LLP Formation Service
An LLP or a Limited Liability Partnership is relatively similar to a standard partnership except that the individual members have lower or limited liabilities to any debts that arise from the running of the business. In a nutshell, LLP offers the flexibility of partnership while operating a limited company.
LLPs are business entities that are a mixture between companies and partnership firms. As the name suggests, partners liability is limited to the extent of their stake in the LLP. Unlike private limited companies where the number of shareholders is limited to 50, an LLP can have unlimited number of partners.Besides, LLPs are not burdened with cumbersome fulfillment such as meetings and maintenance of statutory records.
LLP Formation Procedure:
Steps in LLP Formation
The first step in LLP Formation is finalizing a 'Deed of Partnership.' This is a legally binding agreement between the members as it intricates the rights and responsibilities of each party.

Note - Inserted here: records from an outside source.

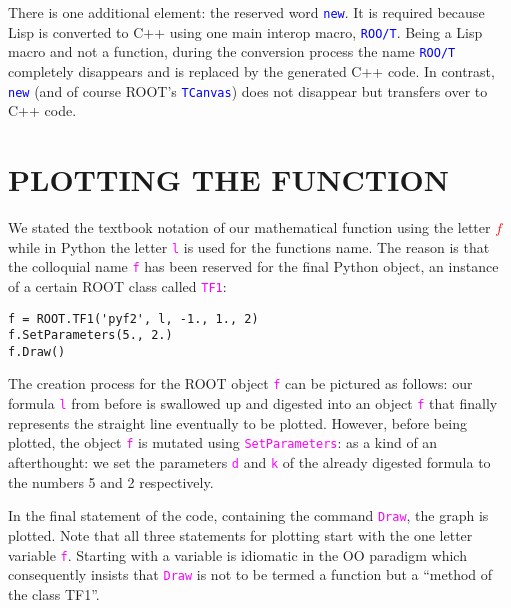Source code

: \documentclass[twocolumn]{article}
\begin{document}
There is one additional element: the reserved word \texttt{\textcolor{blue}{new}}. It is required because Lisp is converted to C++ using one main interop macro, \texttt{\textcolor{blue}{ROO/T}}. Being a Lisp macro and not a function, during the conversion process the name \texttt{\textcolor{blue}{ROO/T}} completely disappears and is replaced by the generated C++ code. In contrast, \texttt{\textcolor{blue}{new}} (and of course ROOT’s \texttt{\textcolor{blue}{TCanvas}}) does not disappear but transfers over to C++ code.

\section{PLOTTING THE FUNCTION}
We stated the textbook notation of our mathematical function using the letter \textcolor{red}{$f$} while in Python the letter \texttt{\textcolor{magenta}{l}} is used for the functions name. The reason is that the colloquial name \texttt{\textcolor{magenta}{f}} has been reserved for the final Python object, an instance of a certain ROOT class called \texttt{\textcolor{magenta}{TF1}}:
{\color{magenta}\begin{verbatim}
f = ROOT.TF1('pyf2', l, -1., 1., 2)
f.SetParameters(5., 2.)
f.Draw()
\end{verbatim}}
The creation process for the ROOT object \texttt{\textcolor{magenta}{f}} can be pictured as follows: our formula \texttt{\textcolor{magenta}{l}} from before is
swallowed up and digested into an object \texttt{\textcolor{magenta}{f}} that finally represents the straight line eventually to be plotted. However, before being plotted, the object \texttt{\textcolor{magenta}{f}} is mutated using \texttt{\textcolor{magenta}{SetParameters}}: as a kind of an afterthought: we set the parameters \texttt{\textcolor{magenta}{d}} and \texttt{\textcolor{magenta}{k}} of the already digested formula to the numbers 5 and 2 respectively.

In the final statement of the code, containing the command \texttt{\textcolor{magenta}{Draw}}, the graph is plotted. Note that all three statements for plotting start with the one letter variable \texttt{\textcolor{magenta}{f}}. Starting with a variable is idiomatic in the OO paradigm which consequently insists that \texttt{\textcolor{magenta}{Draw}} is not to be termed a function but a “method of the class TF1”.
\end{document}
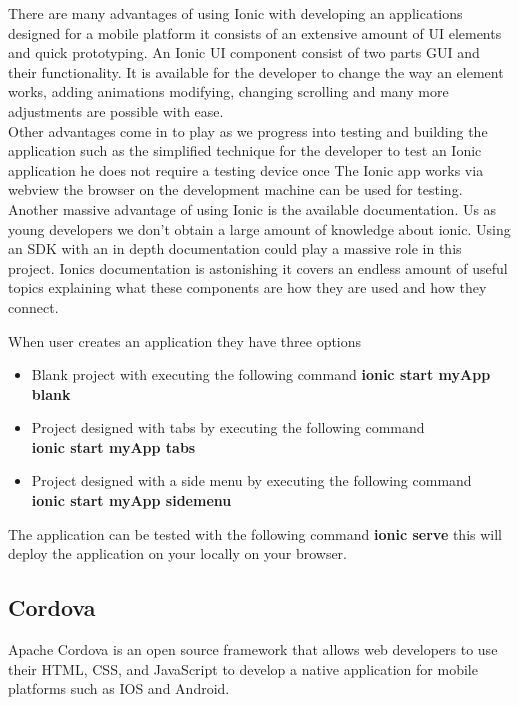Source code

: \documentclass[a4paper,12pt]{report}
\begin{document}
There are many advantages of using Ionic with developing an applications designed for a mobile platform it consists of an extensive amount of UI elements and quick prototyping. An Ionic UI component consist of two parts GUI and their functionality. It is available for the developer to change the way an element works, adding animations modifying, changing scrolling and many more adjustments are possible with ease.\\

Other advantages come in to play as we progress into testing and building the application such as the simplified technique for the developer to test an Ionic application he does not require a testing device once The Ionic app works via webview the browser on the development machine can be used for testing.\\
Another massive advantage of using Ionic is the available documentation. Us as young developers we don't obtain a large amount of knowledge about ionic. Using an SDK with an in depth documentation could play a massive role in this project.
Ionics documentation is astonishing it covers an endless amount of useful topics explaining what these components are how they are used and how they connect.\cite{ionicPros}

When user creates an application they have three options 
\begin{itemize}
    \item Blank project with executing the following command \textbf{ionic start myApp blank}
    \item Project designed with tabs by executing the following command\\ \textbf{ionic start myApp tabs}
    \item Project designed with a side menu by executing the following command\\ \textbf{ionic start myApp sidemenu}
\end{itemize}

The application can be tested with the following command \textbf{ionic serve} this will deploy the application on your locally on your browser.\cite{ionicRun}

\subsection{Cordova}
Apache Cordova is an open source framework that allows web developers to use their HTML, CSS, and JavaScript to develop a native application for mobile platforms such as IOS and Android.\\
\end{document}
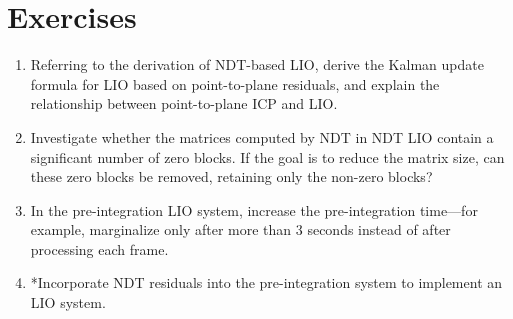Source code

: \section*{Exercises}  
\begin{enumerate}  
	\item Referring to the derivation of NDT-based LIO, derive the Kalman update formula for LIO based on point-to-plane residuals, and explain the relationship between point-to-plane ICP and LIO.  
	\item Investigate whether the matrices computed by NDT in NDT LIO contain a significant number of zero blocks. If the goal is to reduce the matrix size, can these zero blocks be removed, retaining only the non-zero blocks?  
	\item In the pre-integration LIO system, increase the pre-integration time—for example, marginalize only after more than 3 seconds instead of after processing each frame.  
	\item *Incorporate NDT residuals into the pre-integration system to implement an LIO system.  
\end{enumerate}

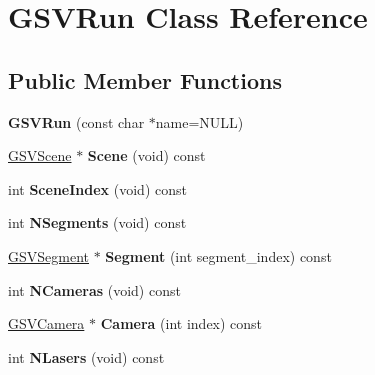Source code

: \hypertarget{class_g_s_v_run}{}\section{G\+S\+V\+Run Class Reference}
\label{class_g_s_v_run}
\subsection*{Public Member Functions}
\begin{DoxyCompactItemize}
\item 
{\bfseries G\+S\+V\+Run} (const char $\ast$name=N\+U\+LL)\hypertarget{class_g_s_v_run_ac22793831e560f3c83c019a2451be01d}{}\label{class_g_s_v_run_ac22793831e560f3c83c019a2451be01d}

\item 
\hyperlink{class_g_s_v_scene}{G\+S\+V\+Scene} $\ast$ {\bfseries Scene} (void) const \hypertarget{class_g_s_v_run_af28052620e0bdcb553d583e920110214}{}\label{class_g_s_v_run_af28052620e0bdcb553d583e920110214}

\item 
int {\bfseries Scene\+Index} (void) const \hypertarget{class_g_s_v_run_a8662d1650d4448f58af71ebc3e1982f7}{}\label{class_g_s_v_run_a8662d1650d4448f58af71ebc3e1982f7}

\item 
int {\bfseries N\+Segments} (void) const \hypertarget{class_g_s_v_run_a80533a17968821897c8237cd6b0c9f40}{}\label{class_g_s_v_run_a80533a17968821897c8237cd6b0c9f40}

\item 
\hyperlink{class_g_s_v_segment}{G\+S\+V\+Segment} $\ast$ {\bfseries Segment} (int segment\+\_\+index) const \hypertarget{class_g_s_v_run_af66bb48cce46ac88d2116b4da3f350d9}{}\label{class_g_s_v_run_af66bb48cce46ac88d2116b4da3f350d9}

\item 
int {\bfseries N\+Cameras} (void) const \hypertarget{class_g_s_v_run_a73485909ac78226625208fa7dbebdecb}{}\label{class_g_s_v_run_a73485909ac78226625208fa7dbebdecb}

\item 
\hyperlink{class_g_s_v_camera}{G\+S\+V\+Camera} $\ast$ {\bfseries Camera} (int index) const \hypertarget{class_g_s_v_run_aedb825ba60bd68a048e25d88fc6c6910}{}\label{class_g_s_v_run_aedb825ba60bd68a048e25d88fc6c6910}

\item 
int {\bfseries N\+Lasers} (void) const \hypertarget{class_g_s_v_run_a745fe72cfc5a17293a71c327ffdad3ee}{}\label{class_g_s_v_run_a745fe72cfc5a17293a71c327ffdad3ee}


\end{DoxyCompactItemize}
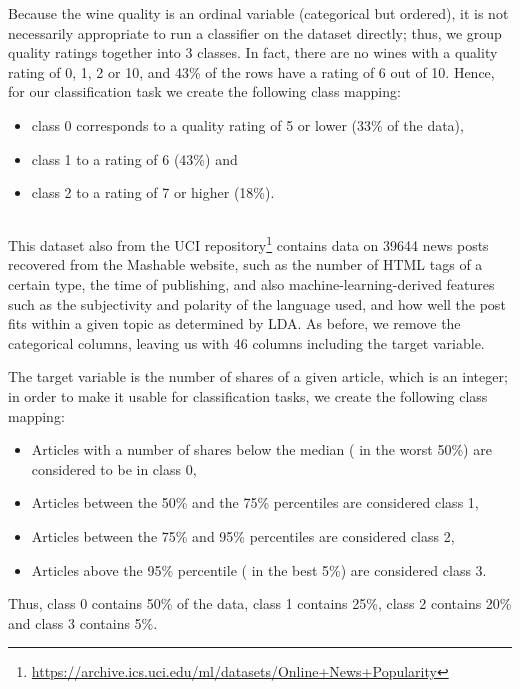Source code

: \documentclass[../main.tex]{subfiles}
\begin{document}
Because the wine quality is an ordinal variable (categorical but ordered), it is not necessarily appropriate to run a classifier on the dataset directly;
thus, we group quality ratings together into 3 classes.
In fact, there are no wines with a quality rating of 0, 1, 2 or 10, and 43\% of the rows have a rating of 6 out of 10.
Hence, for our classification task we create the following class mapping:
\begin{itemize}
    \item class 0 corresponds to a quality rating of 5 or lower (33\% of the data),
    \item class 1 to a rating of 6 (43\%) and
    \item class 2 to a rating of 7 or higher (18\%).
\end{itemize}

\subsection{\OnlineNewsPopularity}

This dataset \cite{fernandesProactive2015} also from the UCI repository\footnote{\url{https://archive.ics.uci.edu/ml/datasets/Online+News+Popularity}} contains data on 39644 news posts recovered from the Mashable website, such as the number of HTML tags of a certain type, the time of publishing, and also machine-learning-derived features such as the subjectivity and polarity of the language used, and how well the post fits within a given topic as determined by LDA.
As before, we remove the categorical columns, leaving us with 46 columns including the target variable.

The target variable is the number of shares of a given article, which is an integer; in order to make it usable for classification tasks, we create the following class mapping:
\begin{itemize}
    \item Articles with a number of shares below the median (\ie{} in the worst 50\%) are considered to be in class 0,
    \item Articles between the 50\% and the 75\% percentiles are considered class 1,
    \item Articles between the 75\% and 95\% percentiles are considered class 2,
\item Articles above the 95\% percentile (\ie{} in the best 5\%) are considered class 3.
\end{itemize}
Thus, class 0 contains 50\% of the data, class 1 contains 25\%, class 2 contains 20\% and class 3 contains 5\%.
\end{document}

The deed also administrative details such as names and addresses of the members, the amount of capital that is contributed by each member in addition to individual roles and responsibilities.
The agreement also mentions the changes that need to be made in case a partner intends to leave the business at any point of time.
LLP Formation does not need a Memorandum or Articles of Association. Once formed, the LLP is required to file annual returns and annual accounts with the Companies House.
For these purposes, at least two of the partners of the LLP must be 'designated members,' who would have to meet the statutory requirements pertaining to the LLP.